“A Escola Agrícola da Madeira é um pilar de desenvolvimento do sector primário na Região”. Palavras do secretário regional de Agricultura e Pescas, durante uma visita realizada hoje, a este polo de ensino no concelho de São Vicente.
Nuno Maciel aproveitou esta deslocação para se inteirar do curso de Capacitação em Empresário Agrícola que se encontra a decorrer até março e que junta 12 formandos de vários concelhos da Região.
Segundo fez saber o responsável, o desempenho da Escola Agrícola enquadra-se num novo paradigma que se quer para o sector primário regional, onde o conhecimento, aliado à tecnologia, permite que o produtor possa produzir mais e com menos esforço em menores áreas.
“A procura por este curso confirma que o sector primário na Região tem dinâmica e continua a ser uma fonte de rendimento. Por outro lado, permite adquirir novos conhecimentos em vários domínios, nomeadamente ao nível da mecanização agrícola e de métodos de produção mais sustentáveis, entre outros, que permitem, acima de tudo, enveredar para uma Agricultura mais rentável e tecnologicamente mais moderna, com menos esforço para o agricultor” frisou o secretário, adiantando que as formações são gratuitas.
Outro aspeto fundamental desta formação reside no acesso a fundos comunitários. Após a conclusão do curso, o formando passa a poder candidatar-se a diversos apoios no âmbito do PEPAC, aos quais, de outra forma, não teria acesso, conforme explicou Nuno Maciel.
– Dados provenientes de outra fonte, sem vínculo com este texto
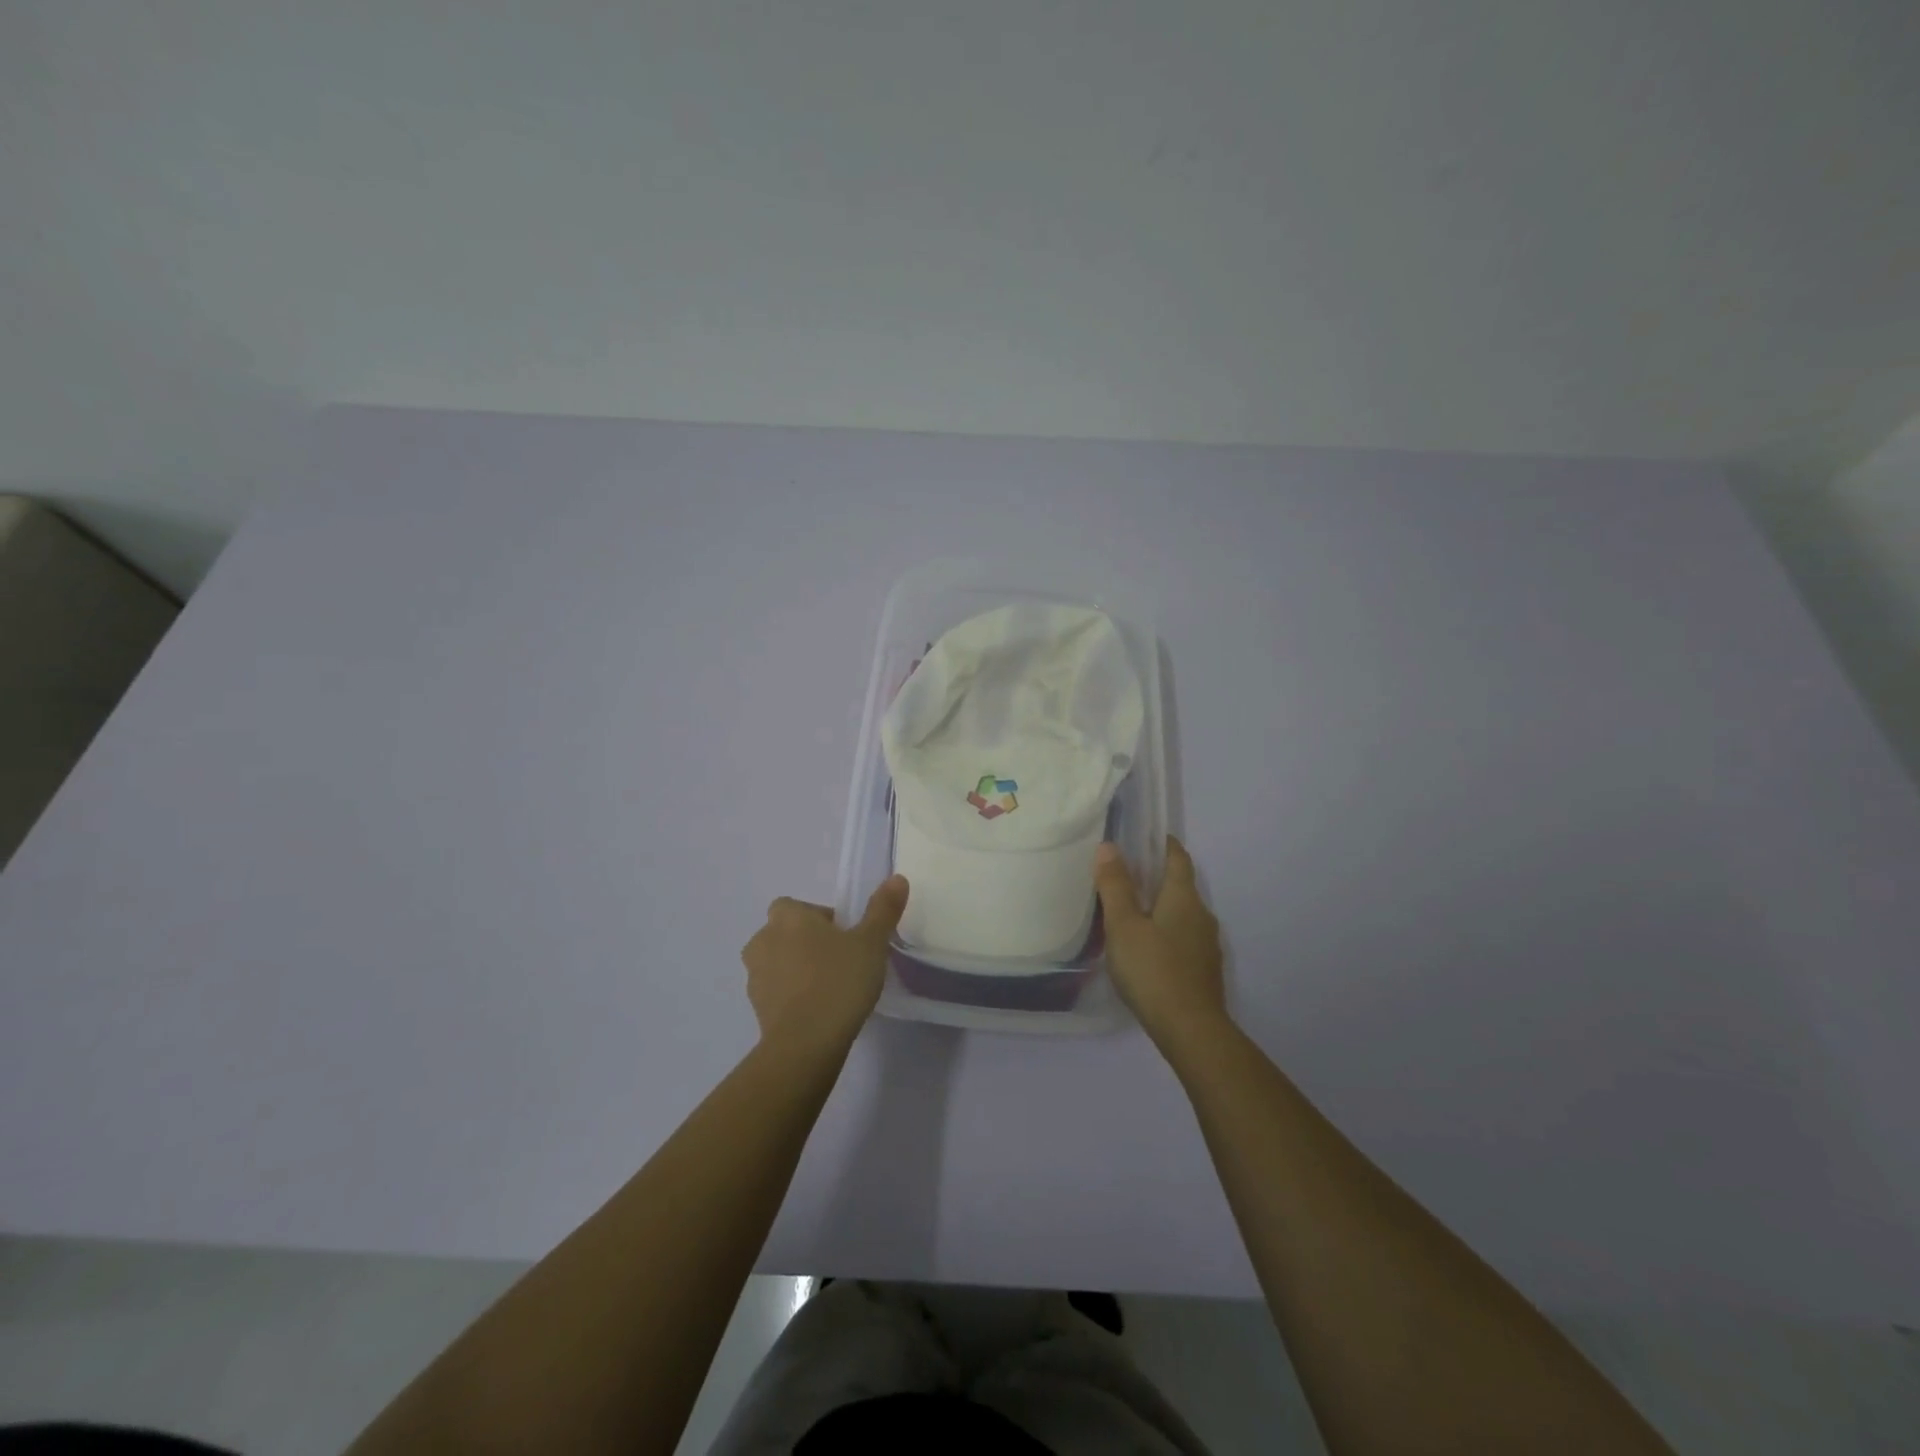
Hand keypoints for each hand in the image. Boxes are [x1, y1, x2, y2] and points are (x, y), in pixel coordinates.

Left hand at [742, 876, 908, 1054]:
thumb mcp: (871, 942)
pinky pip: (776, 992)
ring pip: (778, 962)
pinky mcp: (756, 1008)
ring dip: (797, 969)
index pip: (797, 907)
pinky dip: (792, 996)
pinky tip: (818, 1011)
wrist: (805, 1044)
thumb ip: (883, 909)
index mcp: (787, 917)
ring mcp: (754, 976)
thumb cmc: (839, 981)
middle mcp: (763, 939)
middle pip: (786, 933)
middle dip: (807, 943)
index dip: (820, 918)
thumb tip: (897, 878)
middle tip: (841, 961)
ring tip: (830, 988)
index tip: (845, 937)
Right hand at [1094, 837, 1227, 1051]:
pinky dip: (1166, 933)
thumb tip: (1109, 847)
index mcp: (1183, 898)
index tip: (1146, 837)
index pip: (1178, 858)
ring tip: (1131, 913)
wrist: (1191, 1030)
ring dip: (1161, 908)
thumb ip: (1115, 886)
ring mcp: (1207, 945)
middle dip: (1157, 877)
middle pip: (1181, 886)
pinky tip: (1147, 949)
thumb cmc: (1153, 970)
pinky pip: (1184, 939)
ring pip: (1183, 915)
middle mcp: (1202, 915)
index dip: (1164, 844)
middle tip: (1126, 875)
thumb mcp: (1123, 925)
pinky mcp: (1204, 971)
“Após terminar este curso, estão ao dispor dos formandos alguns benefícios nas candidaturas aos fundos comunitários. Por exemplo, é possível, aos jovens agricultores (até 40 anos), candidatarem-se a medidas específicas de investimento com majorações mais altas a fundo perdido que podem chegar a 10 %”, referiu o secretário, sublinhando ainda que, através de formação adequada, é possível apresentar candidatura ao prémio à instalação de jovens agricultores, cujos valores variam entre 12.000€ e 35.000€, em função da dimensão da exploração e do enquadramento do candidato, nomeadamente se exerce a atividade agrícola a título principal ou não.
Perante os formandos, num ambiente escolar que conhece bem, Nuno Maciel abordou vários temas, entre os quais a importância dos seguros agrícolas, a disponibilidade permanente dos técnicos da secretaria e a mais-valia da transformação e comercialização de produtos agrícolas como forma de aumentar o rendimento.
689 horas de formação em 2025
Durante o ano de 2025 foram realizadas 33 ações de formação, abrangendo 817 participantes e totalizando 689 horas de formação, distribuídas por 15 cursos, 7 ações de sensibilização, 10 workshops e 1 fórum comemorativo do aniversário da EAM. Do total da formação ministrada, 23 ações corresponderam a formação não sectorial (617 participantes / 154 horas) e 10 ações a formação sectorial (200 participantes / 535 horas), evidenciando uma forte aposta na capacitação técnica especializada do setor agrícola regional.
Números que atestam a dinâmica deste núcleo de ensino e a visão do Governo Regional no que respeita à captação e valorização do conhecimento no setor primário.